- Page text:
Hard tick cell lines (kindly provided by Timothy Kurtti) I. scapularis (ISE6) and D. andersoni (DAE) were grown in L-15B medium, pH 7.0, containing 5 % tryptose phosphate broth, 10 % FBS and 0.1 % bovine lipoprotein cholesterol concentrate, and maintained at 33 °C in 5 % CO2. African green monkey kidney cells (Vero; ATCC CCL-81) were grown in minimal essential medium (MEM; Gibco) supplemented with 10 % FBS, 2 mM l-glutamine, 1.5 g sodium bicarbonate l−1, 100 U penicillin ml−1 and 100 µg streptomycin ml−1, and maintained at 37 °C in 5 % CO2. A. albopictus cells (C6/36; ATCC CRL-1660) were grown in MEM supplemented with 10 % FBS, 2 mM l-glutamine, 1.5 g sodium bicarbonate l−1, 0.1 mM non-essential amino acids, 100 U penicillin ml−1 and 100 µg streptomycin ml−1, and maintained at 28 °C in 5 % CO2.

SLEV Kern 217.3.1.1 (SLEV WT) was derived from SLEV Kern 217 following three rounds of plaque purification on Vero cells (Ciota et al., 2007b). This strain was isolated originally in 1989 from Culex tarsalis in Kern County, CA, and passaged twice in Vero cells (obtained from Dr William Reisen, University of California at Davis; Kramer & Chandler, 2001).

- Data for review:

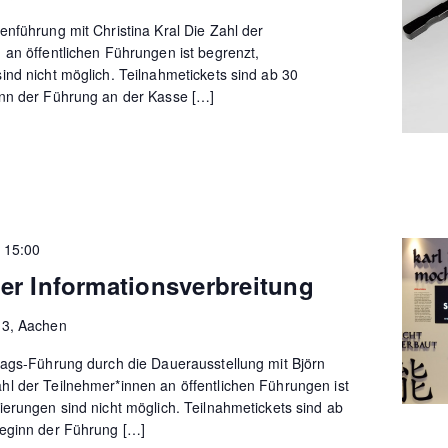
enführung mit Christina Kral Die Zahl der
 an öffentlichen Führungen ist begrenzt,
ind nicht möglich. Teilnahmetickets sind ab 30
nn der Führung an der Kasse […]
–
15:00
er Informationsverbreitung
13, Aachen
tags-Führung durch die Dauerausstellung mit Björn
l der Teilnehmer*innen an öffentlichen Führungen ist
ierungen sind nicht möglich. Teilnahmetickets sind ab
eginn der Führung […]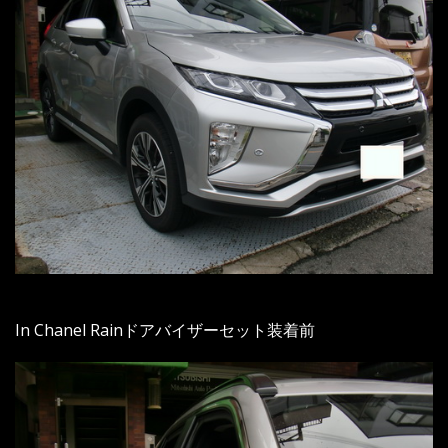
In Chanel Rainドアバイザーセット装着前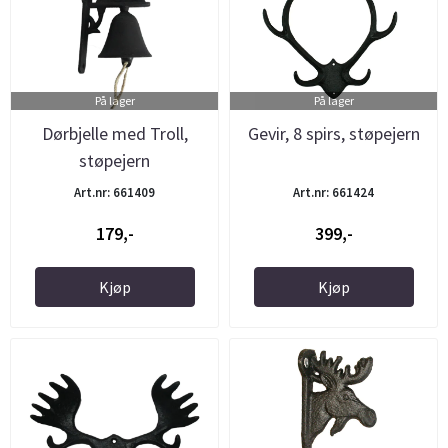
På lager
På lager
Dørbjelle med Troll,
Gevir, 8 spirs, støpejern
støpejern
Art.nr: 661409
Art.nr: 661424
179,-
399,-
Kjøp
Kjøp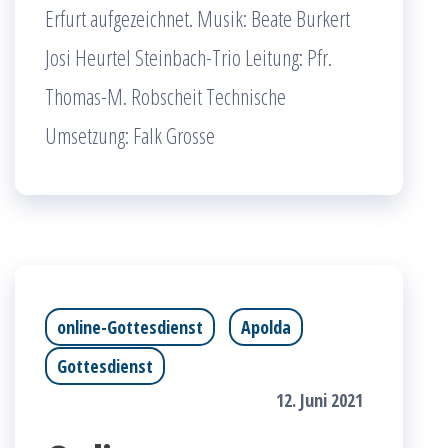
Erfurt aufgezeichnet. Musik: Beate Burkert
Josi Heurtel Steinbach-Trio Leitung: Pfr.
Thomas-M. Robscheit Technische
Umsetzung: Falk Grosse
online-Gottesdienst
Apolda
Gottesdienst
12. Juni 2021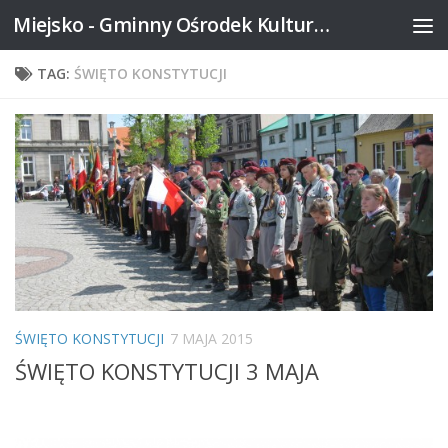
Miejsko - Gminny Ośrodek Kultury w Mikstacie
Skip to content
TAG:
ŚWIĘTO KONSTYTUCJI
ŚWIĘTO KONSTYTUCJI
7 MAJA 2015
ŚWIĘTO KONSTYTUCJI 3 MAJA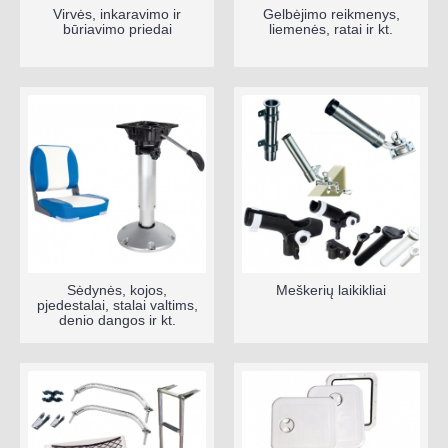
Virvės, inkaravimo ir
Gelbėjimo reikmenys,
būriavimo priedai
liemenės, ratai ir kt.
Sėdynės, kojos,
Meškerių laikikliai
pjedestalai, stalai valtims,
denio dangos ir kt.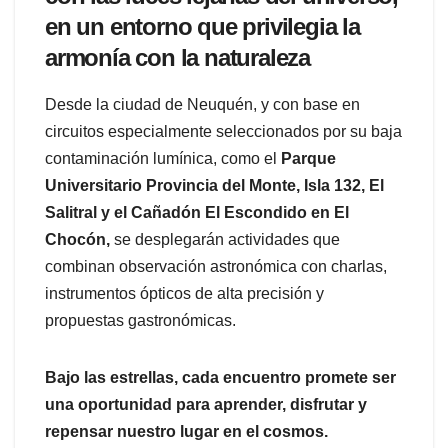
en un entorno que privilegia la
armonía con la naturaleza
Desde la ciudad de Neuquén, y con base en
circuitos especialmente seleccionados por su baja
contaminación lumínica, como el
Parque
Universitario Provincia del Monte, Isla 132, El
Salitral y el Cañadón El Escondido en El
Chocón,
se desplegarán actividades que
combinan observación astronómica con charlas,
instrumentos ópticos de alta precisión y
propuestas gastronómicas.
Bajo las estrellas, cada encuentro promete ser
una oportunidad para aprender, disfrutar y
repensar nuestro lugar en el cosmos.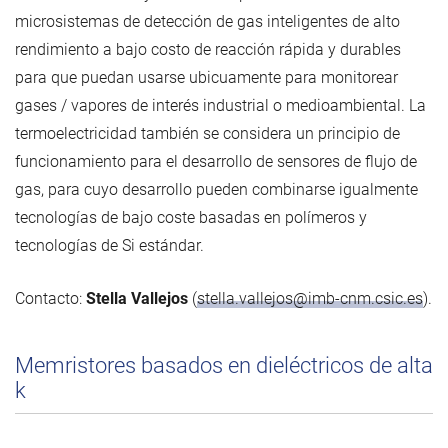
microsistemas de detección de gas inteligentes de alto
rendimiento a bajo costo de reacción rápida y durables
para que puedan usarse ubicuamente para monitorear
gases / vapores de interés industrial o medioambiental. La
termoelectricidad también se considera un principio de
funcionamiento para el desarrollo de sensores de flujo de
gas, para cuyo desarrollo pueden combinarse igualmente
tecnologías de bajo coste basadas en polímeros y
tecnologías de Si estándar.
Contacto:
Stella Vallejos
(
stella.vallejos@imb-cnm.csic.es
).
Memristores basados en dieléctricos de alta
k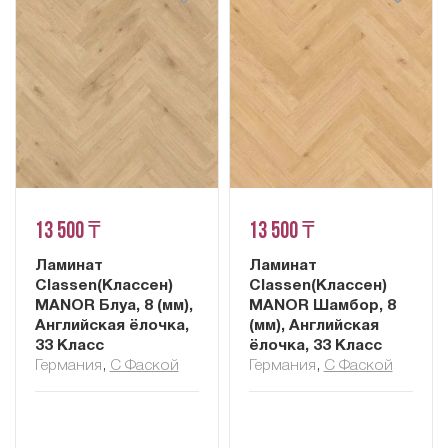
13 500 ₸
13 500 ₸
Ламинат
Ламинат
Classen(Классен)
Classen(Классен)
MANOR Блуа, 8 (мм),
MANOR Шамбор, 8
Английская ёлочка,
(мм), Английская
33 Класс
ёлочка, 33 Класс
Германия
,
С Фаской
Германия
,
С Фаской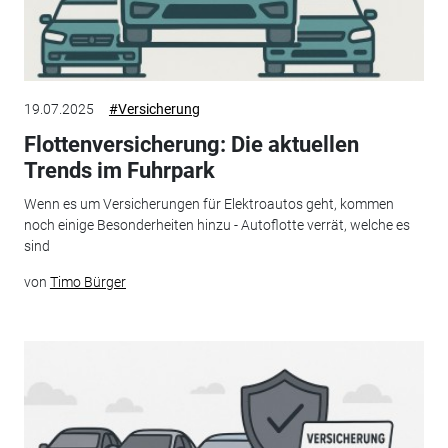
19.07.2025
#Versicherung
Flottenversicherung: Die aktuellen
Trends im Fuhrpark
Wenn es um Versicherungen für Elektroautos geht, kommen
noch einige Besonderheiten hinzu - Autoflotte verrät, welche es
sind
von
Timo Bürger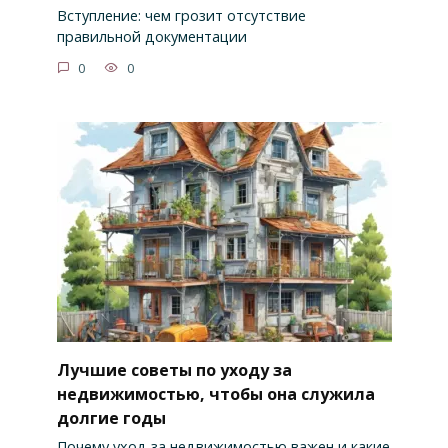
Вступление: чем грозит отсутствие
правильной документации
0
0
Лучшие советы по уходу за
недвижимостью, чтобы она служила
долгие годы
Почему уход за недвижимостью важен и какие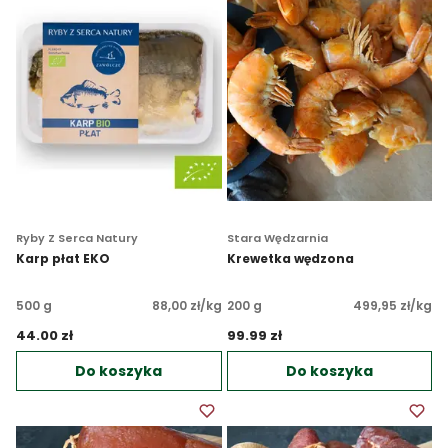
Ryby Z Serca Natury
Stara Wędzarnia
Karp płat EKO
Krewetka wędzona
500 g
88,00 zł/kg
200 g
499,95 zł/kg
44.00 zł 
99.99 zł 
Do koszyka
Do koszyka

- Work to complete:
Quote the cell culture text word for word, starting with "SLEV Kern 217.3.1.1" and going on through "Kramer & Chandler, 2001).". Work from the cell culture text alone, not from the items.

- Answer box:
SLEV Kern 217.3.1.1 (SLEV WT) was derived from SLEV Kern 217 following three rounds of plaque purification on Vero cells (Ciota et al., 2007b). This strain was isolated originally in 1989 from Culex tarsalis in Kern County, CA, and passaged twice in Vero cells (obtained from Dr William Reisen, University of California at Davis; Kramer & Chandler, 2001).